1. Menenangkan Sistem Saraf Pusat
Magnesium membantu menenangkan otak dan sumsum tulang belakang dengan cara meningkatkan kadar gamma-aminobutyric acid (GABA), senyawa kimia di otak yang memberikan efek relaksasi alami dan menenangkan pikiran yang terdistraksi.
2. Membantu Merangsang Hormon Melatonin
Kekurangan (defisiensi) magnesium dapat mengganggu siklus tidur alami. Mineral ini berperan penting dalam mengatur produksi melatonin, yaitu hormon utama yang mengontrol ritme sirkadian (sleep-wake cycle) tubuhmu.
Baca Juga: Ini 3 Metode Meditasi untuk Atasi Insomnia dan Tingkatkan Kualitas Tidur
3. Meringankan Gejala Restless Leg Syndrome (RLS)
Restless Leg Syndrome adalah gangguan saraf yang menimbulkan sensasi menjalar, gatal, atau seperti merayap pada kaki saat berbaring. Kebutuhan magnesium yang terpenuhi membantu merelaksasi otot sehingga mengurangi dorongan untuk terus menggerakkan kaki menjelang tidur.

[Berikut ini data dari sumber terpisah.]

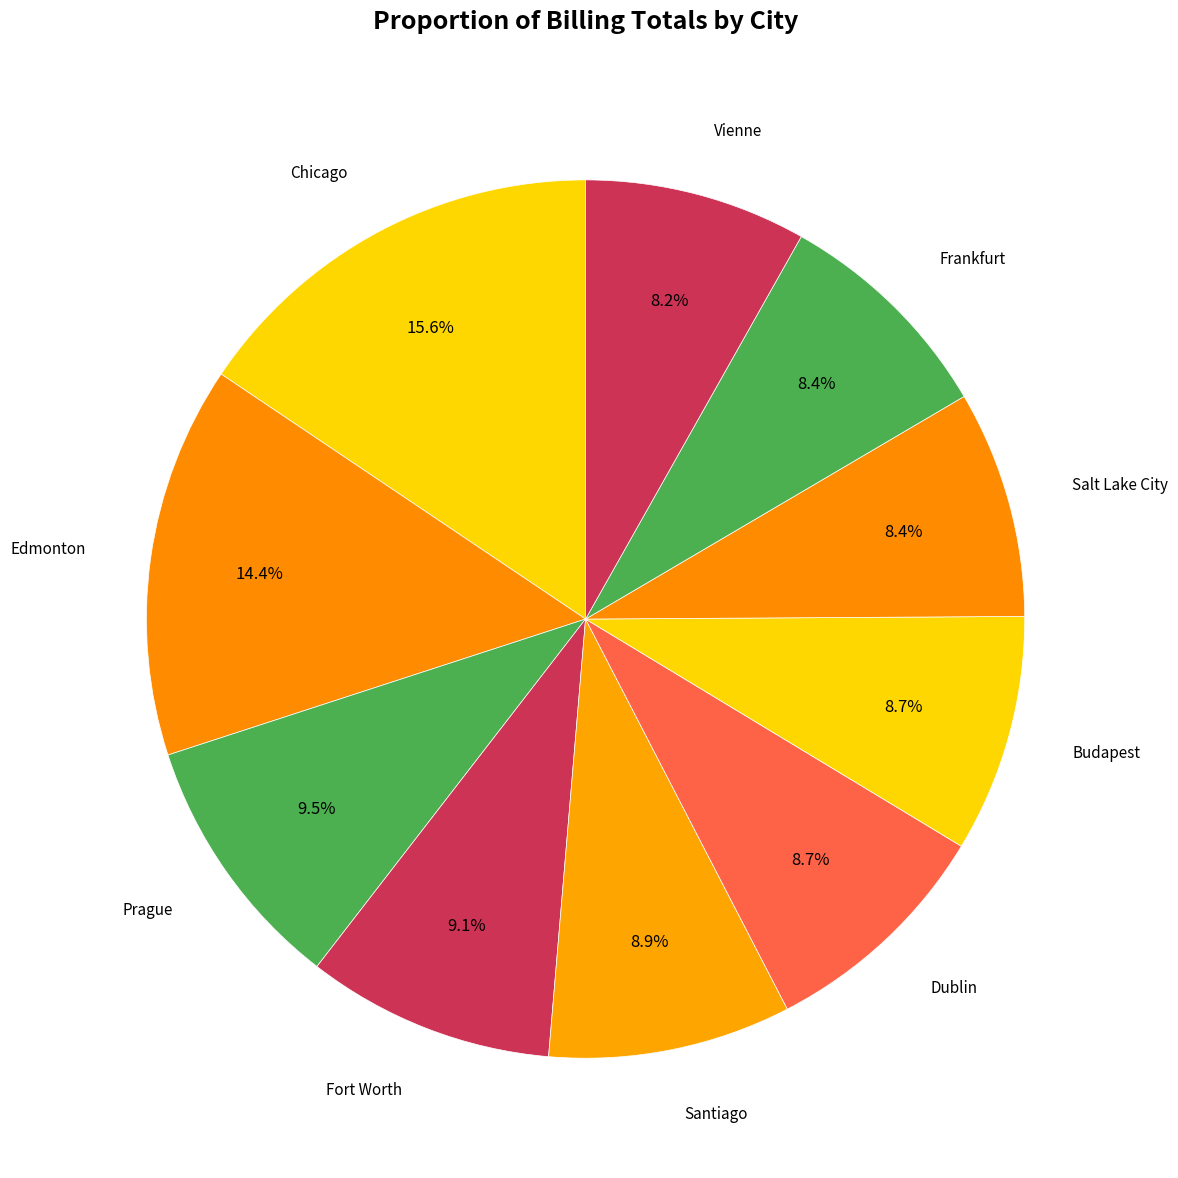

To the nearest percent, what is the average slice percentage?

10%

4. Meredakan Kecemasan (Anxiety) dan Gejala Depresi
Defisiensi magnesium sering dikaitkan dengan meningkatnya kecemasan, rasa gelisah, dan mudah marah. Dengan meredakan tingkat stres emosional, tubuh jadi jauh lebih siap untuk memasuki fase tidur pulas.
Aturan Dosis dan Waktu Terbaik untuk Mengonsumsinya
-
Waktu Terbaik: Konsumsilah suplemen magnesium sekitar 1 jam sebelum tidur secara rutin di jam yang sama setiap malam.
-
Kebutuhan Harian Alami (AKG):
-
Wanita Dewasa: ~310 mg / hari (350–400 mg saat hamil).
-
Pria Dewasa: ~400 mg / hari.
-
Selain dari suplemen, kamu juga bisa memenuhi kebutuhan magnesium secara alami melalui makanan utuh seperti kacang-kacangan, biji-bijian, sayuran hijau, produk kedelai, daging, ikan, dan buah-buahan.
Mengonsumsi suplemen magnesium dalam dosis yang tepat umumnya aman bagi tubuh. Namun, asupan berlebihan dapat memicu efek samping pencernaan seperti kram perut, diare, mual, hingga penurunan tekanan darah secara mendadak.
Jika kamu mengalami gangguan tidur kronis yang tak kunjung membaik, sedang hamil, atau memiliki riwayat gangguan ginjal, sangat disarankan untuk berkonsultasi terlebih dahulu dengan dokter spesialis atau ahli medis sebelum mulai mengonsumsi suplemen harian.